Mikey drummed his fingers on the desktop, gaze drifting toward the half-glass wall of his office, in the direction of Brandi Richardson’s desk. She really was a puzzle. It drove him crazy that he couldn’t figure her out with a simple keystroke.

He knew where she’d gone to college, he knew what she’d majored in and the GPA she’d maintained. He knew she’d attended an all-girls primary school, then been pulled into home school through her high school years. He knew her parents had divorced when she was six, and for reasons no logic could define, Wesley had been awarded full custody. As far as Mikey’s search had revealed, Brandi’s mother had run up to Canada and eventually moved clear to the west coast. He couldn’t even say for sure if Brandi had ever heard from her mother again. He knew Brandi had moved back to Newark after college and gone to work for her father, in a job that neither properly employed her technical skills nor paid her what she was worth. He knew she had moved into her current residence only the summer before, not even six months before Wesley had sold to Dante.

He knew all the technical information. None of it revealed what drove her.

There were no candid photos of her out on the town with her no-good father, or maybe with a date. He couldn’t find any indications that she’d inherited her father’s gambling habit, or even a recent online dating profile. She’d had one during her college years, and she of course had deleted all her information from the site when she’d left it after a sparse three months of use. All he’d found was a trace of a record that she’d been there.

Mikey dragged a hand through his hair and forced his attention back to the work that waited for him.

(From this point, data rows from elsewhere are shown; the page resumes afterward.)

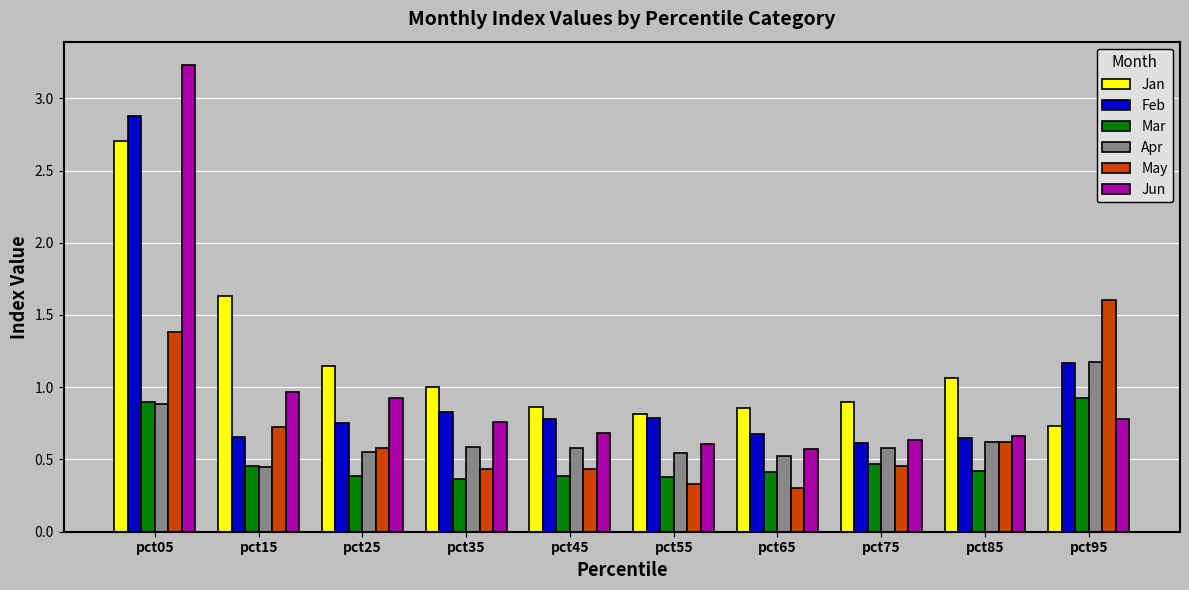

Rank the series by their maximum value, from lowest to highest.

Mar, Apr, May, Jan, Feb, Jun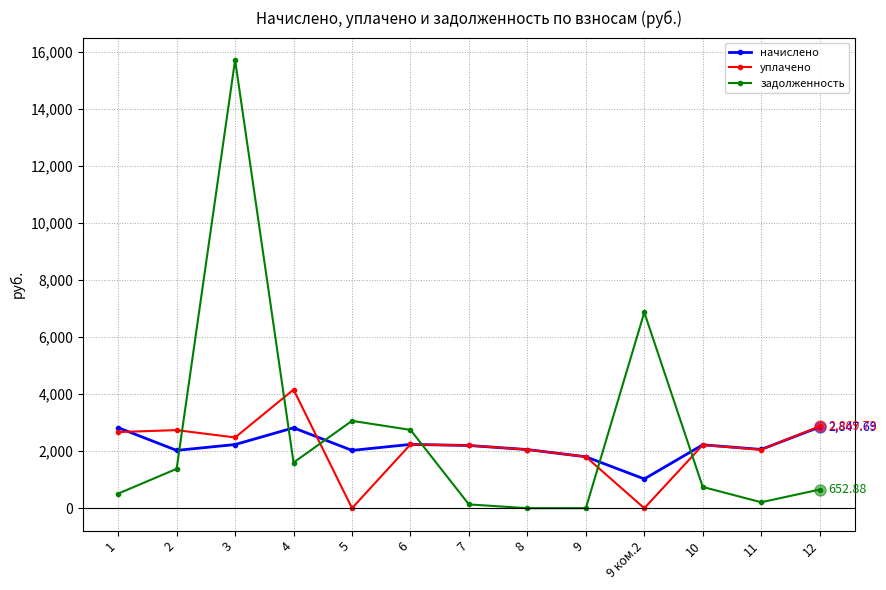

What is the label of the 8th point from the right?

6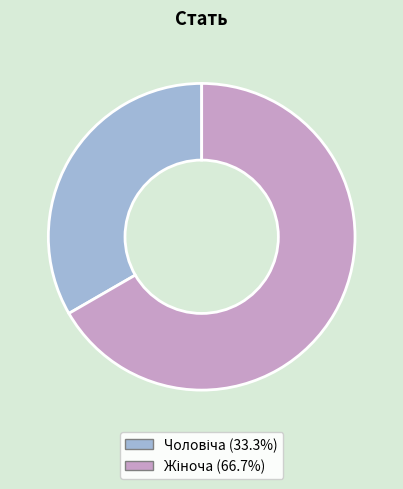

Is there any slice that represents more than half of the pie?

Yes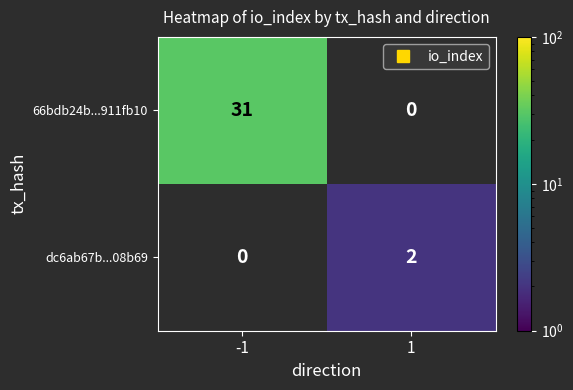

At which label does dc6ab67b...08b69 reach its peak?

-1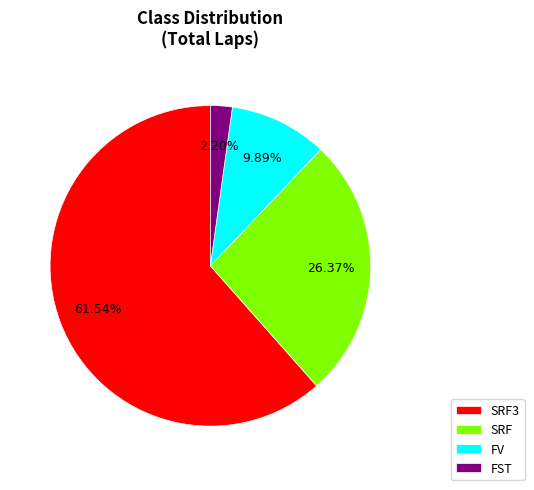

The FV slice represents 21% of the pie. True or false?

False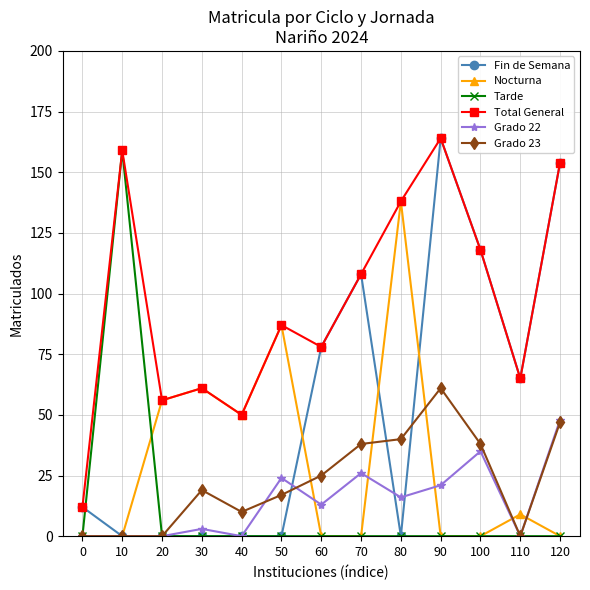

Reading left to right, what are all the values shown in this chart?

Fin de Semana: 12	0	0	0	0	0	78	108	0	164	118	65	154
Nocturna: 0	0	56	61	50	87	0	0	138	0	0	9	0
Tarde: 0	159	0	0	0	0	0	0	0	0	0	0	0
Total General: 12	159	56	61	50	87	78	108	138	164	118	65	154
Grado 22: 0	0	0	3	0	24	13	26	16	21	35	0	48
Grado 23: 0	0	0	19	10	17	25	38	40	61	38	0	47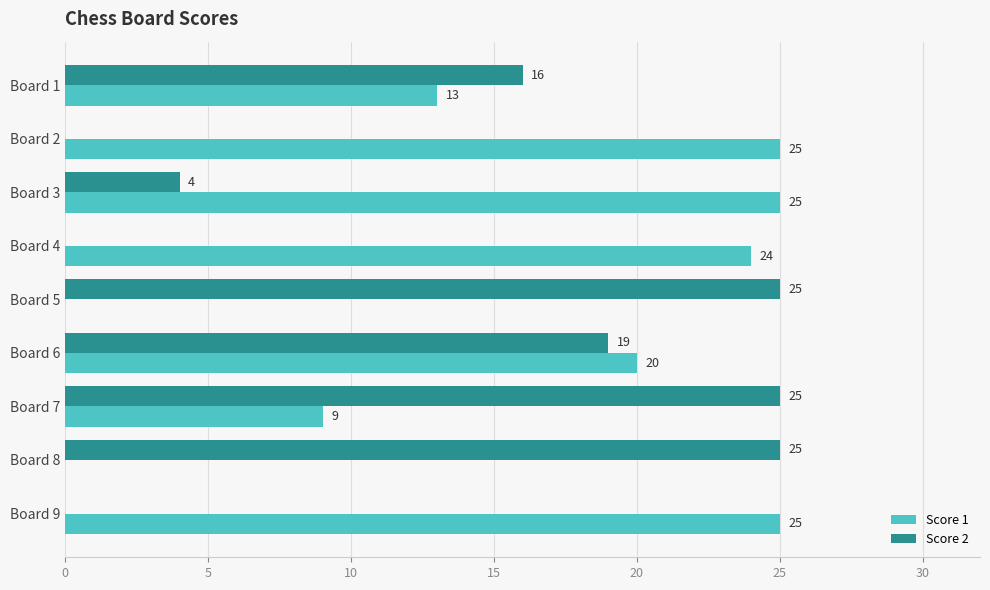

What are all the series names shown in the legend?

Score 1, Score 2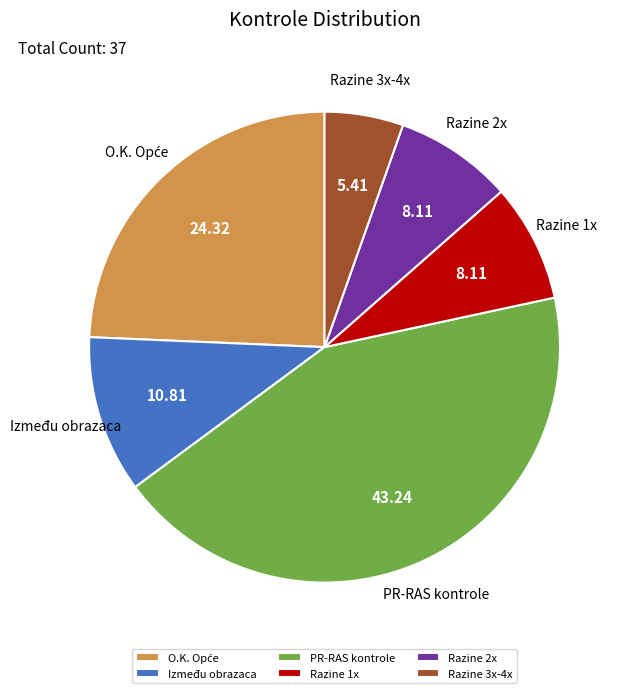

Combined, do Razine 3x-4x and PR-RAS kontrole account for over 50%?

No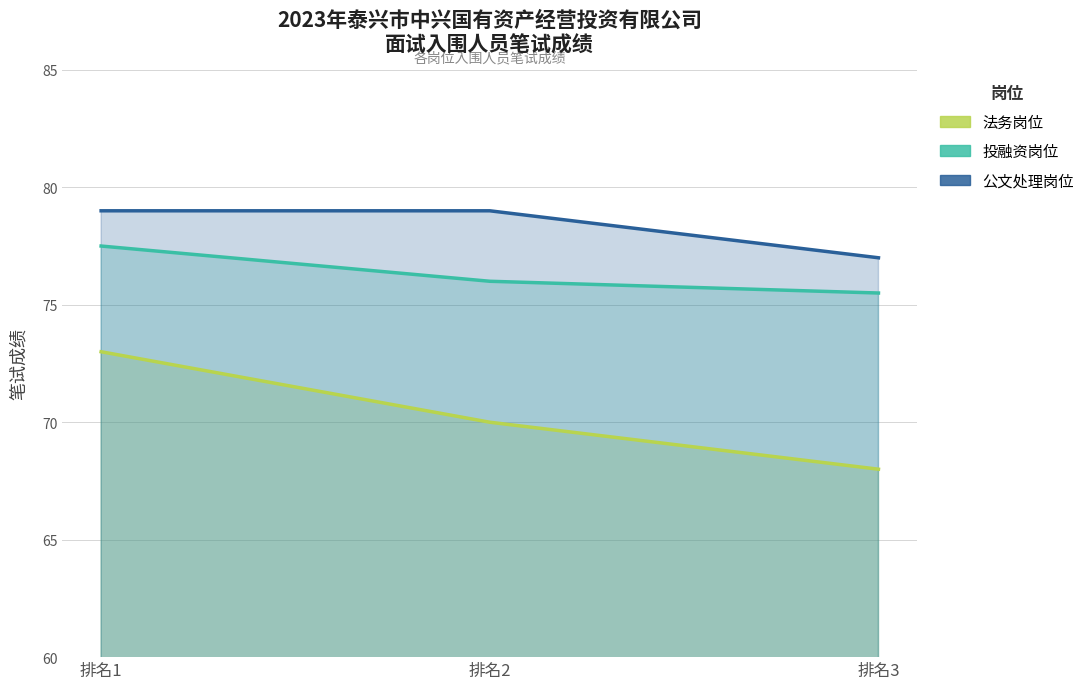

List the series in order of their overall mean, lowest first.

法务岗位, 投融资岗位, 公文处理岗位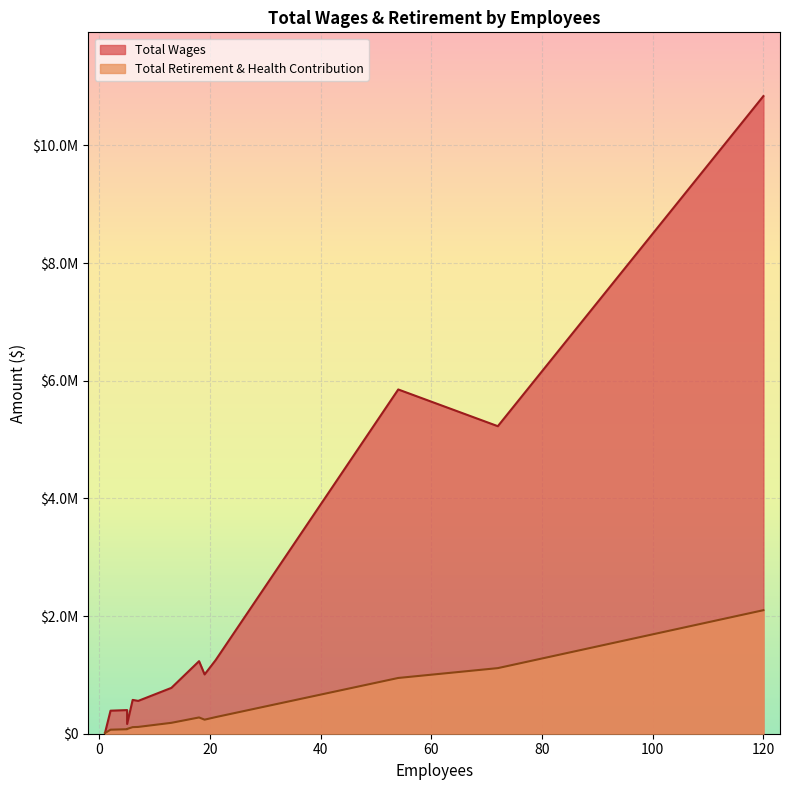

What is the average value of the Total Retirement & Health Contribution series?

431615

Dwelling solved nothing. Inevitably, the information he needed would present itself. He just needed patience.

He lifted his coffee and paused again. It really was unusual for her to decline the free coffee delivery. Was she just not feeling well? He sipped at his drink and flicked a glance at his phone clock, her words from the day before replaying in his mind.

She’d said she only needed two hours to finish her active project. She’d already been at her desk for over forty minutes.

I’ll give her the morning. It was more than she’d asked for. If he didn’t have the project on his desk before she left for lunch—or if she tried to work through it again—he’d step in.

She wasn’t sure if she felt sick from having been punched in the ribs, if her stalker had hit some kind of nerve when he’d knocked her out, or if it was psychological. If she were a betting woman—which she was not—she’d put her money on the pit in her stomach being psychological. It wasn’t as if she’d never been hit in the torso before.

What she’d never had to deal with was a dangerous psycho breaking into her home in the dead of night, roughing her up and threatening worse, all to get a message to her goddamn useless father. Who wasn’t answering his phone. She’d tried him twice that morning already and it was pissing her off.

She didn’t finish her project until it was time for lunch. Miguel had already shut down for break and she waved off whatever probably friendly thing he said, desperate to finish proofing the code so she could save it and deliver it. She’d promised her boss she could have it done in under two hours, and she’d been working on it for four. The minor bug she’d encountered on her first go-through half an hour earlier wasn’t even the hold up. She just couldn’t focus.